BLANK TIMES
Interbeat – 2012
Dopo un album acustico (Becoming invisible) e uno sperimentale (Below the Line), Fausto Rossi torna con un lavoro più canonico, Blank Times. Dieci tracce, in prevalenza rock ballads in forma verse-chorus, con testi in parte in italiano, in parte in inglese (talvolta le due lingue sono compresenti all’interno dello stesso brano).
Il plurilinguismo dell’album non desta certo stupore. L’autore nel corso della sua lunga attività ha spesso vagliato varie forme linguistiche, musicali o verbali, per esprimere il multiforme mondo interiore, e d’altronde l’inglese non è per lui una novità: tale scelta ricorse già in Love Story del 1985, ma anche più recentemente in Becoming invisible.
La lingua inglese affascina Fausto Rossi per il suo ampio vocabolario (è la prima lingua al mondo in quanto a ricchezza di vocaboli), ma l’italiano non può essere assolutamente abbandonato, almeno per non eliminare “il gusto di scrivere canzoni che possono nascere di getto – come egli stesso ha dichiarato nell’intervista rilasciata a Lamette nel 2010 – in cui testo e musica appaiono insieme”.
La struttura armonica dei brani è piuttosto comune, siamo in territorio pienamente rock. Gli arrangiamenti sono puliti ed essenziali, con qualche oculato inserto elettronico. L’album non si mette in evidenza per sperimentazione o ricerca, ma per la profondità dei suoi contenuti, espressi principalmente per mezzo del timbro vocale tormentato e fragile, con un tono molto meno irriverente e derisorio che in passato, ma più distaccato e perentorio.
Blank Times è un disco intimista, esistenzialista, nichilista. Il campo semantico si stringe intorno alle stelle, ai sogni, alla notte, al linguaggio. Il sogno è la dimensione in cui l’uomo può sentirsi sicuro, appartato. Il mondo reale è il luogo da cui attingono i sogni, ma la discrepanza è vertiginosa e il ritorno dal sogno alla veglia provoca sofferenza, pena. Si avverte uno scontro dialettico tra due sensazioni divergenti, il tepore rassicurante del sogno e della collina (il riferimento autobiografico è alla sua amata casa in collina) e la desolante vacuità e incertezza della mondanità. I momenti dell’album sono scanditi da movimenti ascendenti o discendenti dello sguardo, verso le stelle (Tu non lo sai, Stars) o verso il suolo (Il vostro mondo, Down down down), a contemplare rispettivamente l’immensità e la caducità della vita e del mondo.

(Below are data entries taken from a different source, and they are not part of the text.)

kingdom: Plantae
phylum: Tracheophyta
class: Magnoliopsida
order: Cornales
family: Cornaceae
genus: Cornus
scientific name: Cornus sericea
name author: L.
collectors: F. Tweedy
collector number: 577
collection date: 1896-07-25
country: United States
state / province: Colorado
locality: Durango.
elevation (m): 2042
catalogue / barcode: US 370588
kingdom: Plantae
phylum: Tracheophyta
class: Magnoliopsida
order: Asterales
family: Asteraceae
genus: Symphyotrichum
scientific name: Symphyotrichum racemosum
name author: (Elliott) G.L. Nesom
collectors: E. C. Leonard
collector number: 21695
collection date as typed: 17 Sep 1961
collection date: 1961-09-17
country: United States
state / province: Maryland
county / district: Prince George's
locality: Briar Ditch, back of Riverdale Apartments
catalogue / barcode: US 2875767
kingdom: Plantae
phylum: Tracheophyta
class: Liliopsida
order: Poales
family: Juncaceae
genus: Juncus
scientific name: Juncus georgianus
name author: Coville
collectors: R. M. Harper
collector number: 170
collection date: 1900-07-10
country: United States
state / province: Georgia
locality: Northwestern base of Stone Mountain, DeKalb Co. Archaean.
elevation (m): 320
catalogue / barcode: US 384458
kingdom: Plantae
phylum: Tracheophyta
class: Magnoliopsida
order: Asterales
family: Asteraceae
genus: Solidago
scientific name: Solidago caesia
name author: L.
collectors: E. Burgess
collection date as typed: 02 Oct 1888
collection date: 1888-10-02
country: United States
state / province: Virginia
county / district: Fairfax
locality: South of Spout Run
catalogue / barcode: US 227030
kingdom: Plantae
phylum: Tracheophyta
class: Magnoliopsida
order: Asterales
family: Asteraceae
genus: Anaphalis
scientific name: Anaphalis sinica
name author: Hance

L’io narrante si rivolge spesso a un Voi impersonale (Il vostro mondo, Non vi ho creduto mai), enfatizzando una frattura tra l’individuo e il sistema sociale di regole, di norme di condotta, dettate da una comunità a cui non sente di appartenere. Si avverte un certo distacco da parte dell’autore nell’affrontare certi temi, talvolta per prendere le distanze dall’oggetto del suo discorso, talvolta perché costretto dall’ineffabilità e impenetrabilità che ammanta l’esistenza. Il tono perentorio e sicuro del suo enunciare non deve ingannare circa la reale capacità che i versi hanno di esprimere la complessità dell’animo umano e dell’esistere. “Non posso spiegare solitudine e dolore/ come potrei parlare della moltitudine interiore […] Posso sentire me stesso/ ma non sono sicuro circa il dove e il quando […] Come potrei spiegare/ il futuro nei miei occhi” (tradotto dall’ottava traccia, Can’t Explain).
Siamo al limite dell’incomunicabilità, ma ciò non induce l’autore a una rinuncia, anzi, è portato a sentire una maggiore urgenza di espressione. Il perché del ricorso alla forma canzone, dunque scrivere e cantare i suoi versi, lo spiega egli stesso, forse lo ribadisce, nell’ottimo I Write Aloud: “Scrivo ad alta voce perché a fatica riesco a sentire me stesso/ […] Ad alta voce, perché ho paura di ciò che scrivo; la paura inventa il futuro/ Scrivo ad alta voce perché la paura si trasformi in una farfalla gioiosa/ Perché questo mondo sia erotico.”
Fausto Rossi conferisce alla musica un alto valore, per questo decide di agire in musica, ed è per noi una gran fortuna: senza questa sua fiducia non avremmo uno dei massimi artisti che la musica italiana ha conosciuto negli ultimi quarant’anni.